16. Dilute a fraction of each sample 1 in 500 using NFW and set up triplicate 10 µL qPCR reactions (6 µL master mix, 2 µL sample/standard, 2 µL water) in a 384 well plate.
17. Run samples on a qPCR machine e.g. Roche 480 Lightcycler
18. Perform analysis: Absolute quantification (2nd Derivative Maximum Method) with the high sensitivity algorithm).
19. Determine the nM (fmol/ µL) concentration per sample as follows: Mean of sample concentration x dilution factor (500) x 452/573/1000 (where 452 is the size of the standard in bp and 573 is the proxy for the average fragment length of the library in bp). We multiply this value by 1.5 to correct for the performance between different thermocyclers within the laboratory.
20. Dilute your sample to your desired fmol input amount in 25 µL using NFW to achieve duplicate rates close to the optimal 81% duplicate rate. For instance, if working with 150 bp paired reads, take 0.3 fmol per 15x sequencing (the equivalent of 150 million read pairs). For 30x, take 0.6 fmol, and so on. We estimate that, under optimal dilution and after applying all the bioinformatic mapping quality filters, a 26x standard coverage (260 million read pairs) will result in 1x effective duplex coverage (3 billion duplex calls).
Sequencing of matched normals
Calling somatic mutations require accurate filtration of germline SNPs, which is achieved by looking at a matched normal. A cost-efficient approach to obtain a matched normal for a NanoSeq sample is to sequence an undiluted NanoSeq library from the same individual. In some cases, when there is no clonality, the undiluted DNA can be obtained form the very same library that is going to be diluted. Sequencing NanoSeq libraries as matched normals concentrates the coverage on the 30% of the genome covered by NanoSeq. We found that at least 2 fmol and the equivalent to 8x whole-genome sequencing allow obtaining a matched normal with enough depth of coverage.

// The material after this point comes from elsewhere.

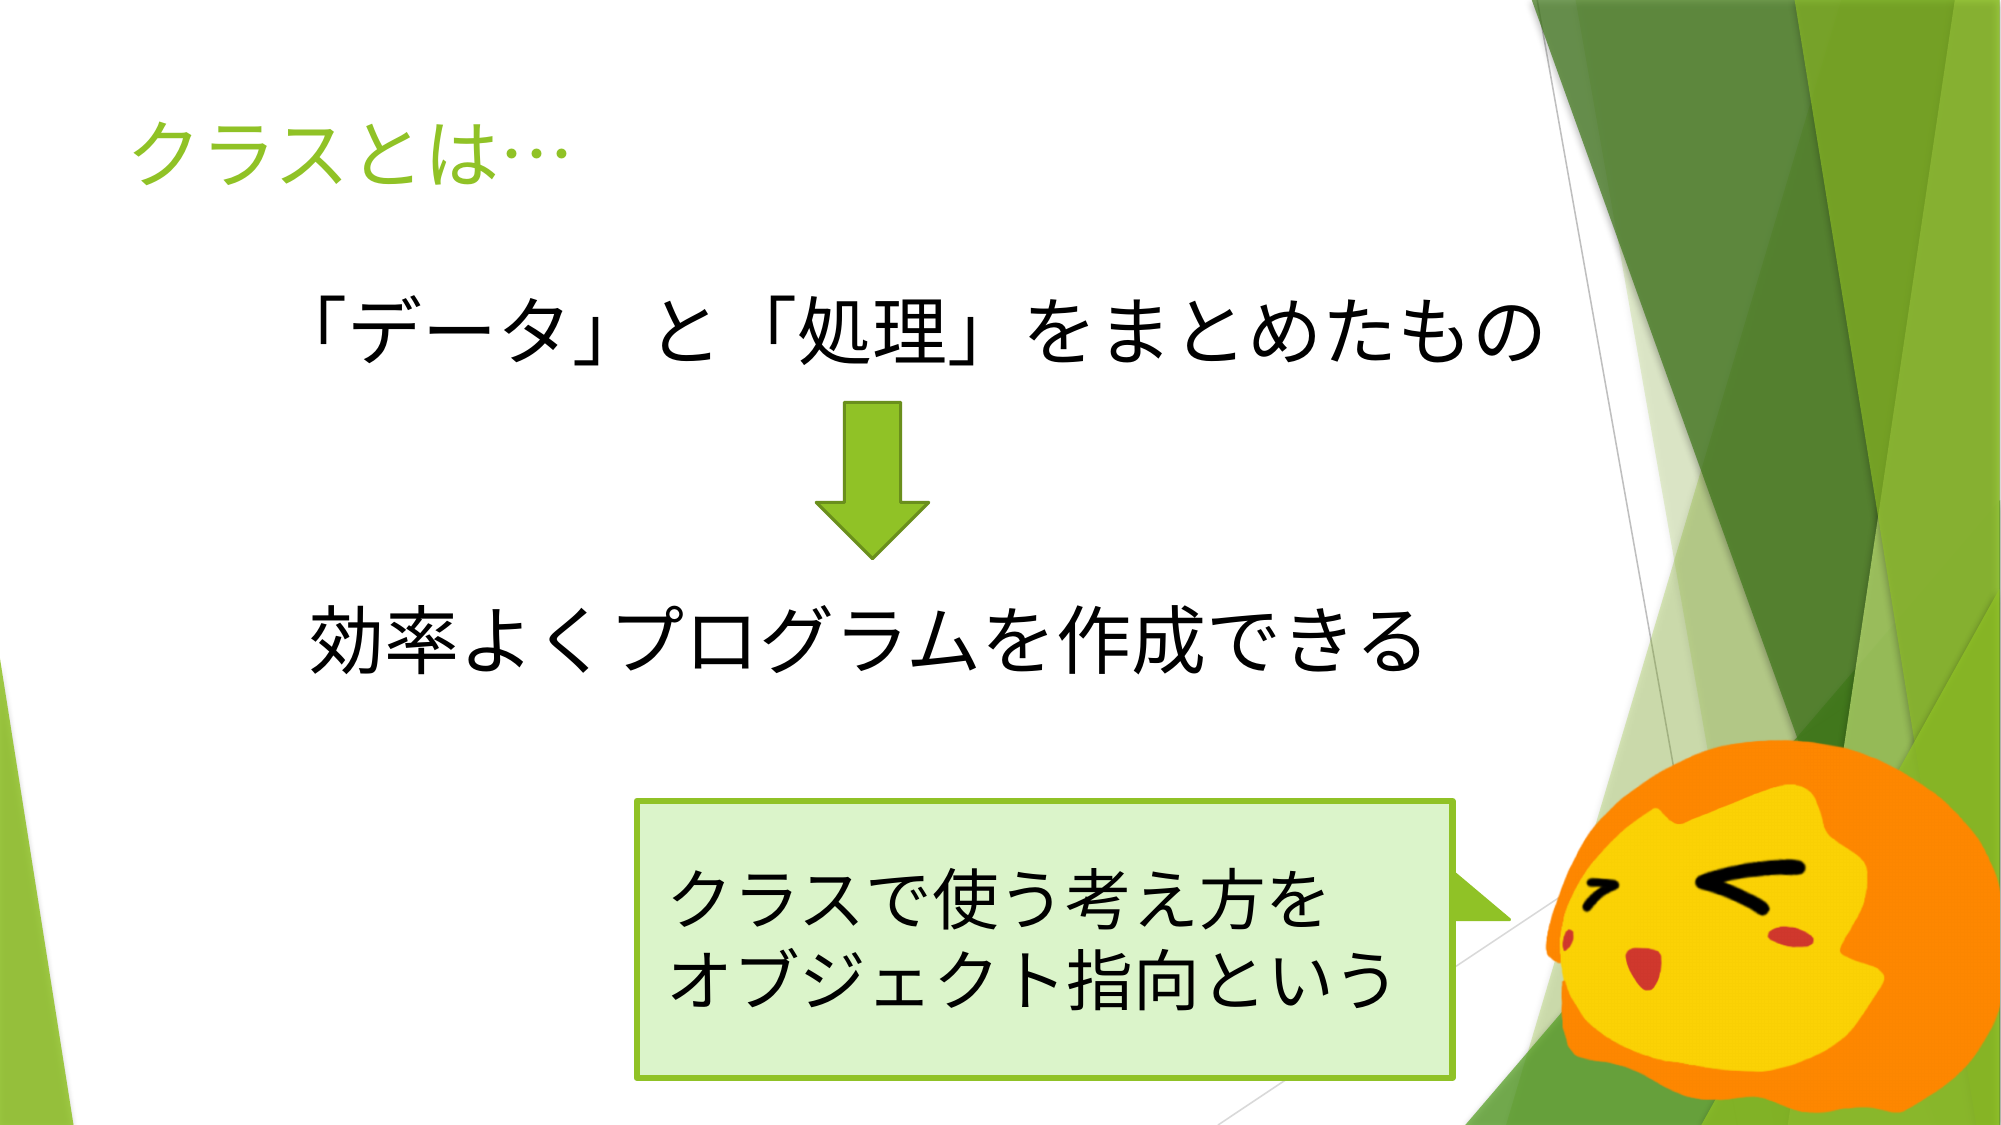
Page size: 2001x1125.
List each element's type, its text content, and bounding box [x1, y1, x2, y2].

21. Add 25 µL NEBNext Ultra II Q5 Master Mix to UDI containing PCR primers (*we purchase PCR plates that contain 0.1 nmol of dry i5 primer and 0.1 nmol of dry i7 primer in each well). Add 25 µL sample, mix and thermocycle:
Step 1: 98 ºC 30 seconds
Step 2: 98 ºC 10 seconds
Step 3: 65 ºC 75 seconds
Step 4: Return to Step 2, X times
Step 5: 65 ºC for 5 min
Step 6: Hold at 4 ºC.
*We use dry primers. When using re-suspended primers adjust your sample volume to allow for the addition of primers.

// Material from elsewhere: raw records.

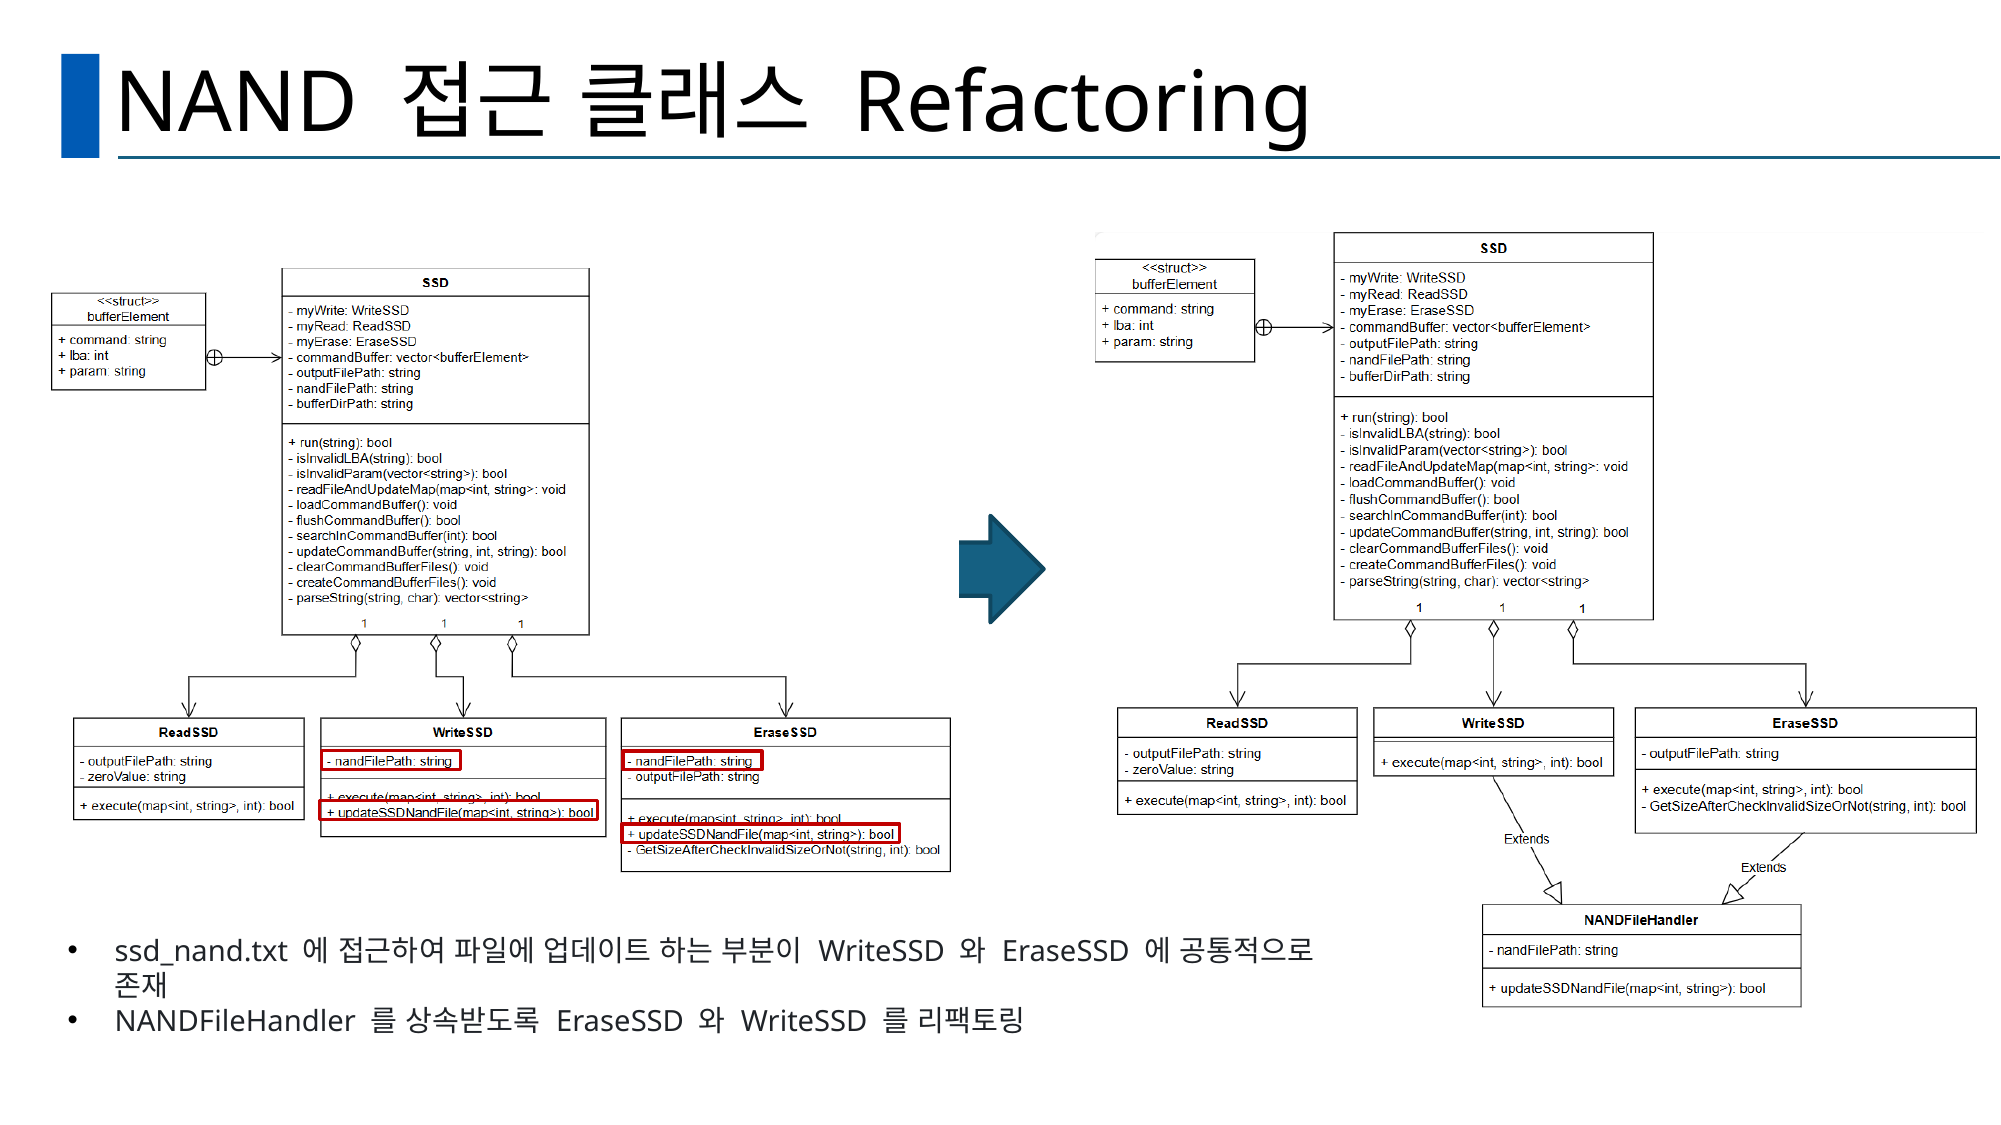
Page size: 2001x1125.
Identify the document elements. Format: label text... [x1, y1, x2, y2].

text_box [964, 513, 1046, 625]
title NAND 접근 클래스 Refactoring [99, 50, 1825, 158]
picture [1095, 232, 1985, 1018]
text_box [51, 268, 959, 879]
text_box ssd_nand.txt 에 접근하여 파일에 업데이트 하는 부분이 WriteSSD 와 EraseSSD 에 공통적으로 존재 NANDFileHandler 를 상속받도록 EraseSSD 와 WriteSSD 를 리팩토링 [53, 924, 1385, 1045]
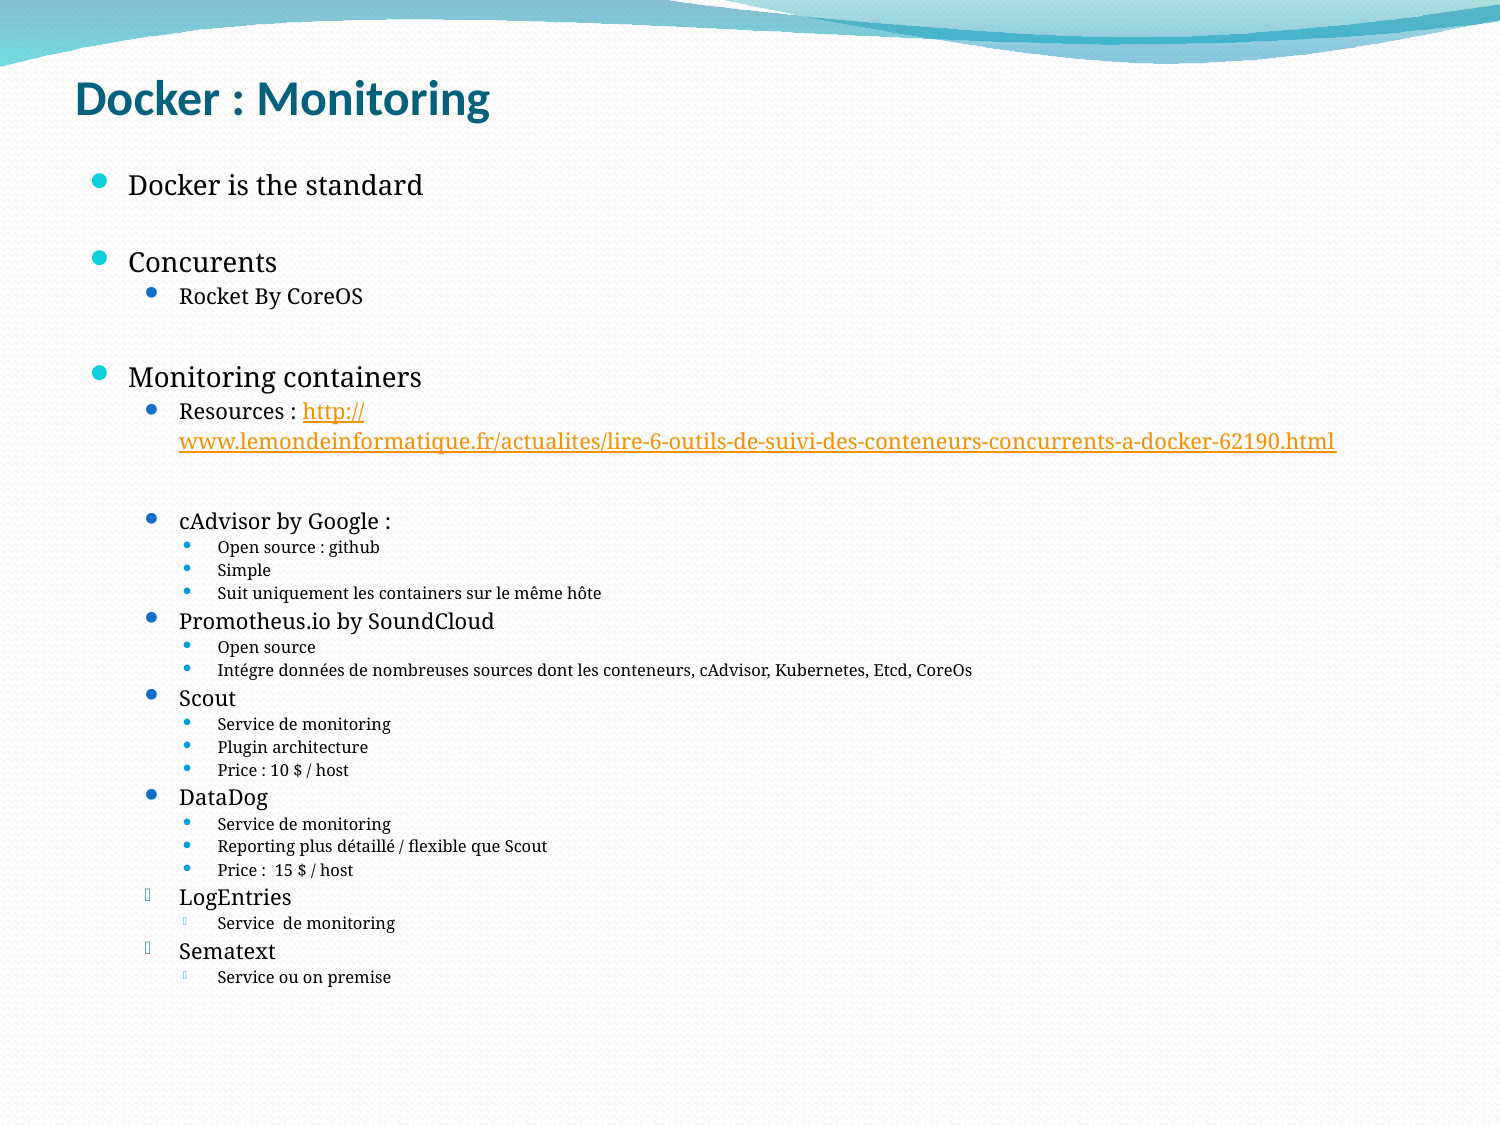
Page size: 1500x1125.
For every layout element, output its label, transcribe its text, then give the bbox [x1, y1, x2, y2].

title Docker : Monitoring [75, 45, 1425, 126]
list Docker is the standard Concurents Rocket By CoreOS Monitoring containers Resources : http://www.lemondeinformatique.fr/actualites/lire-6-outils-de-suivi-des-conteneurs-concurrents-a-docker-62190.html cAdvisor by Google : Open source : github Simple Suit uniquement les containers sur le même hôte Promotheus.io by SoundCloud Open source Intégre données de nombreuses sources dont les conteneurs, cAdvisor, Kubernetes, Etcd, CoreOs Scout Service de monitoring Plugin architecture Price : 10 $ / host DataDog Service de monitoring Reporting plus détaillé / flexible que Scout Price : 15 $ / host LogEntries Service de monitoring Sematext Service ou on premise [75, 160, 1425, 1005]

Note, in order to correct between different thermocyclers in our laboratory we have a 1.5X correction factor in our calculations. Thus our 0.3 fmol input translates to 0.2 fmol input if the correction factor is not applied.

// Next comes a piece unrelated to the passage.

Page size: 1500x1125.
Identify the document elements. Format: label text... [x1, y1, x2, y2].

The number of PCR cycles is dependent upon the input: 0.1 fmol (0.066 fmol) = 16 cycles, 0.3 fmol (0.2 fmol) = 14 cycles, 0.6 fmol (0.4 fmol) = 13 cycles, 5 fmol (3.33 fmol) = 10 cycles.
22. Perform two consecutive 0.7X Ampure bead clean-ups and elute in 50 µL NFW.
23. Quantify samples e.g. using AccuClear Ultra High Sensitivity dsDNA Quantification kit (Biotium) or bioanalyzer.
24. Pool samples together for sequencing.
25. Run pool on bioanalyser and adjust the pool concentration.
26. Sequence on preferred illumina sequencer (e.g. Nova-Seq using 150PE read lengths).
27. Sequencing depth is determined by the fmol input into PCR e.g. 0.3 fmol input requires 15X whole genome coverage and 0.6 fmol input requires 30X whole genome coverage.